What Are Tyvek Wristbands Made From
Tyvek presents its own difficulties. Many printers are not as used to this material as paper, and it image of olefin fiberspossesses some unique properties that can make it difficult to work with. Whilst superficially similar to paper, Tyvek material is actually made of spundbound Olefin fibers, each between 0.5-10 µm in width, which are compressed and heated in order to bond them together. This construction technique gives Tyvek its great strength, and also makes it totally waterproof.
This is where the problem with printing wristbands on Tyvek begins. Because it is highly resistant to water, most inks designed for printing on porous materials will not adsorb into Tyvek, and will simply run off its surface. Whilst it is possible to use such inks whilst printing on Tyvek, care must be taken in order not to smear the design or damage the substrate itself.
This, however, is only one of the problems of printing on Tyvek. In a lot of applications, as for instance in producing wristbands, a large quantity of individual packages must be produced, generally at great speed. This means that drying times are of upmost importance.
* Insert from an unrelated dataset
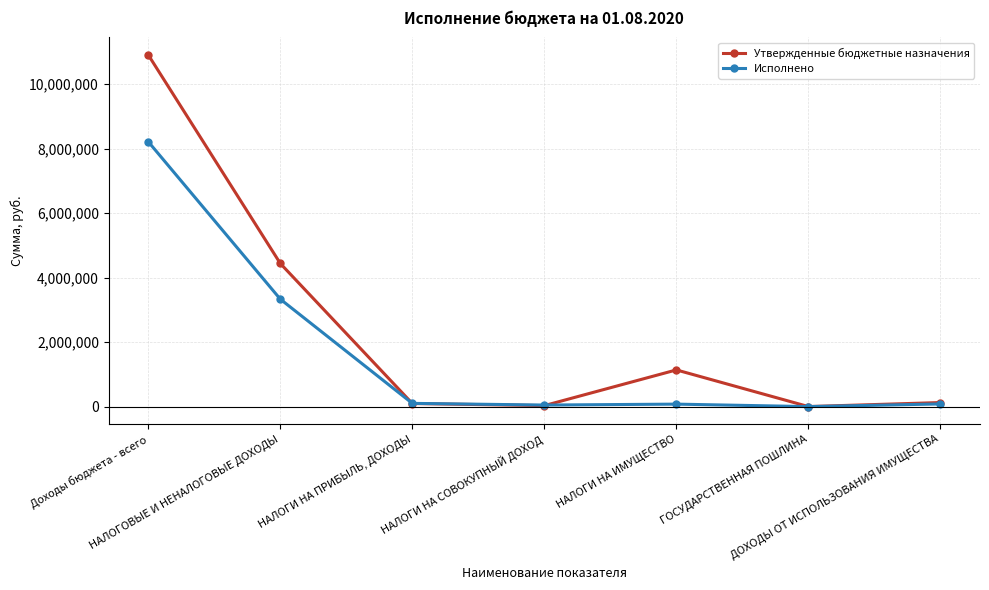

What is the minimum value for Исполнено?

700.0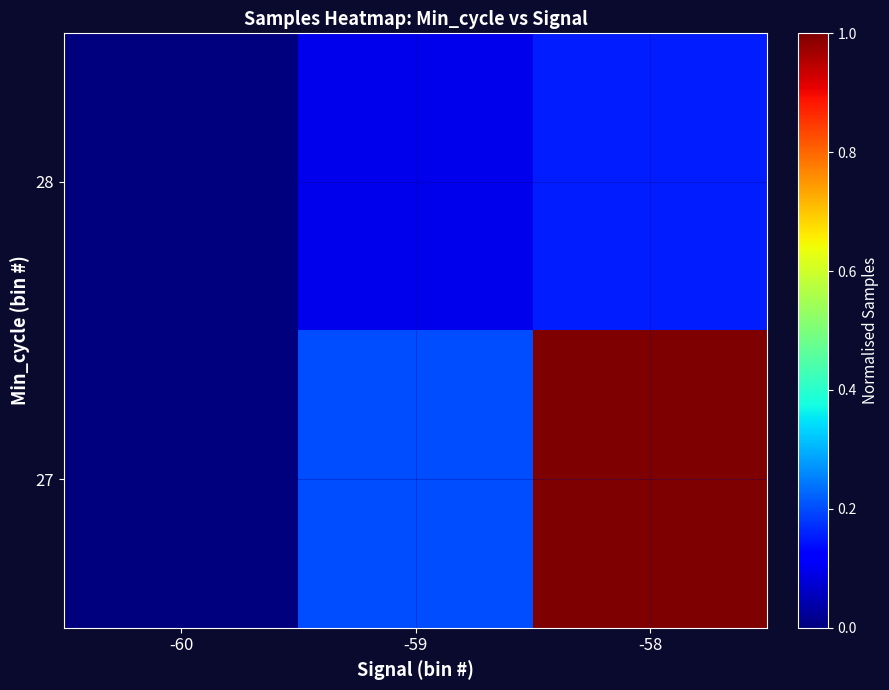

List the series in order of their overall mean, highest first.

27, 28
Tyvek printers today use a variety of methods to print on Tyvek, but thermal processes are required when high through-put is necessary. With no ink to dry, these processes generally achieve much higher efficiency then inkjet techniques, and are capable of printing Tyvek at much greater resolution.
In addition, Tyvek printers must be able to deal with complex orders. When printing wristbands, in particular, each label must generally be printed with a unique identifying code, and sometimes multiple items need to be dealt with in the same print run. Accordingly, modern Tyvek printers incorporate relatively powerful processors, which can be programmed to deal with even the most complicated of orders.
When it comes to wristband printing, clients value print quality. For packaging, the ability to accurately reproduce barcodes and labels can be critical, and even for large logos printed on sheeting clients can be disappointed if their carefully designed corporate image is poorly reproduced. Modern Tyvek printers, therefore, match the 300 DPI printing quality of paper printers.
High Volume Wristband and Tyvek Printing
The high volume generally required for wristband printing orders means that these machines must also be robust. Often, industrial printers have to deal with difficult conditions, whether this be high heat, humidity, or simply large amounts of dust in the air, and are consequentially built to be robust industrial machines.
In addition, one of the major uses of wristbands, and consequently one of the main sources of orders for them, is for events. In these cases, clients really value their printer being able to offer a wide range of designs, fonts, and colors, whilst still being able to produce wristbands in large quantities. Typically, companies who will order wristbands of this type have really thought about the design of their wristbands, and have often chosen color schemes, images, or fonts, without knowing about printing limitations. They therefore value a printer who is able to reproduce their design, or suggest slight changes that will make production of their wristbands possible.
Whether you are printing on paper or Tyvek, wristband orders require a few basic capabilities – the high volume of orders such as this means that your printer must be able to cut individual wristbands to size, and to automatically sort them into piles for easy packaging.
Ultimately, being able to deal with large volume wristband orders on both paper and Tyvek grants printers access to a large and popular market, as long as their equipment is able to deal with the problems peculiar to this type of printing.